Kadel Willborn

Shannon Bool

18 Mar - 05 May 2012

© Shannon Bool
"O" Bars with Pen, Eyeliner and Cream, Detail, 2012
steel, bronze
253 x 77,2 x 46,3 cm
SHANNON BOOL
18 March - 5 May, 2012

The king looks out of the barred window and sees a singing bird outdoor. "From a Kingis Quair" is the title of a poem dedicated to James I. of Scotland, who in the 15th century was locked up for 18 years starting at the age of ten by three successive queens. The limited view of the world "outside", the reversal of this limitation to a freedom "inside", in the realm of psychology, which in turn shapes the perception of external reality, "occurs" in Shannon Bool ́s exhibition as a choreography of opposites. Such contextual shifts and transfers of meaning are characteristic of Shannon Bool ́s working method. She conceptually falls back on existing paradigms of cultural and social history and recontextualises their visual codes in her sculptures, photograms and paintings on silk.
The process-related alterations in the perception of things, transformations and shifts of form and value, permeate the new work complex on view in the current show, the centre of which is formed by a four-part group of bar sculptures.

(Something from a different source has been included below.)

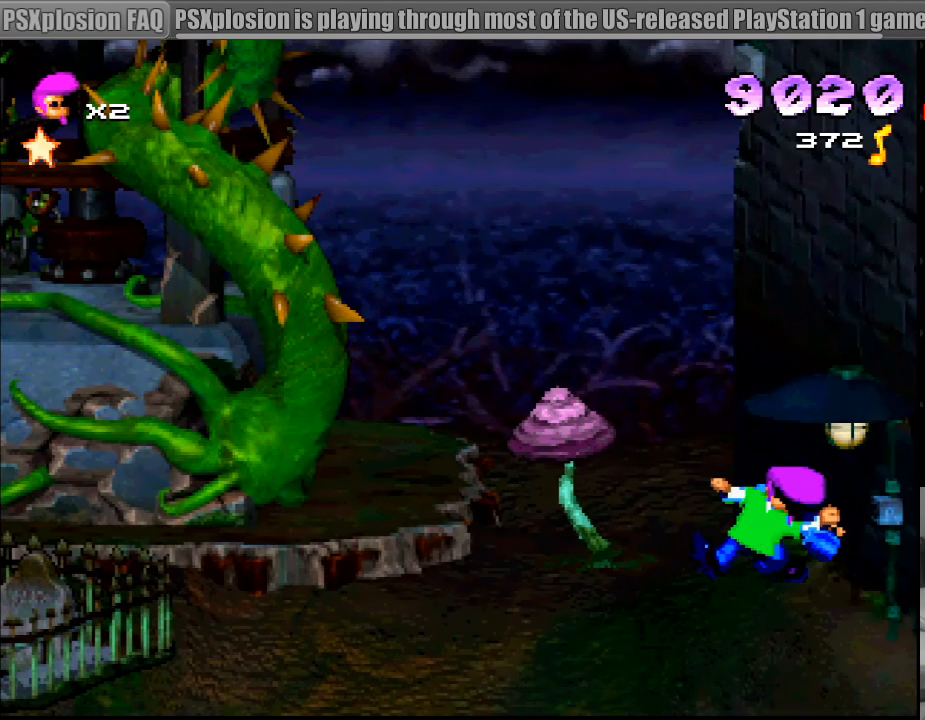
{"buttons": [], "events": [[167, "R1", "up"], [217, "DPAD_LEFT", "up"]]}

The freestanding bar group is based on a one-and-ahalf year project initiated by Shannon Bool at the women ́s prison in Berlin-Pankow, the building of which was erected at the end of the 19th century. Inspired by the contrast between the building ́s Jugendstil grating that is rich in detail and the both architecturally and socially de-individualised interior of the prison, the four bar sculptures are made of filigree steel. The minimalist
stringency is offset by polished bronze miniatures of the strictly regulated personal items of the inmates, for example, make-up utensils, cigarette boxes, pens, envelopes, or lucky charms. Comparable to pretentious jewellery by Cartier as far as their visual quality is concerned, the value of the objects is newly defined. The merging of alleged opposites is continued in the photograms "Gaza Zebra" and "The Allegory of Sleep". The
photograms are created by means of a collage of positive and negative transparent foils that are placed directly on the photographic paper to produce the actual picture through the direct exposure of the collage on the photographic paper. This drawing or painting with light is
embodied in a special way by the diptych "Gaza Zebra". The negative foils of a white and black donkey were overlapped to create the illusion of a zebra. At the same time, the fine contours of the tape used for the collage cover the entire picture like a pattern, traces of the chemical developer can be discerned and visualise the construction of the image space. The motif is based on the true event of the killing of the only zebra in a zoo located in the Gaza Strip and the resulting alternative
of painting black stripes on a white donkey. Like a window, the photogram "The Allegory of Sleep" opens the view to spaces that seem to lie behind the picture surface. Guarded by St Michael, one sees bedrooms from various contexts, from sparsely furnished ones to classics from the history of design. The new paintings on silk create "collages" of motifs drawn from different ages and combine fragments of black-and-white screen prints with painting. Found patterns of 1980s fashion design encounter avant-garde elements of Art Déco and modernism. Through several superimposed layers, the viewer takes an image-archaeological journey to values of high culture and everyday banalities. The silk works are mounted on special frames stabilised by a Perspex panes.
The silk ́s transparency turns the paintings into windows, appearing plane at first, but then including the surroundings and thus becoming intersections between inside and outside.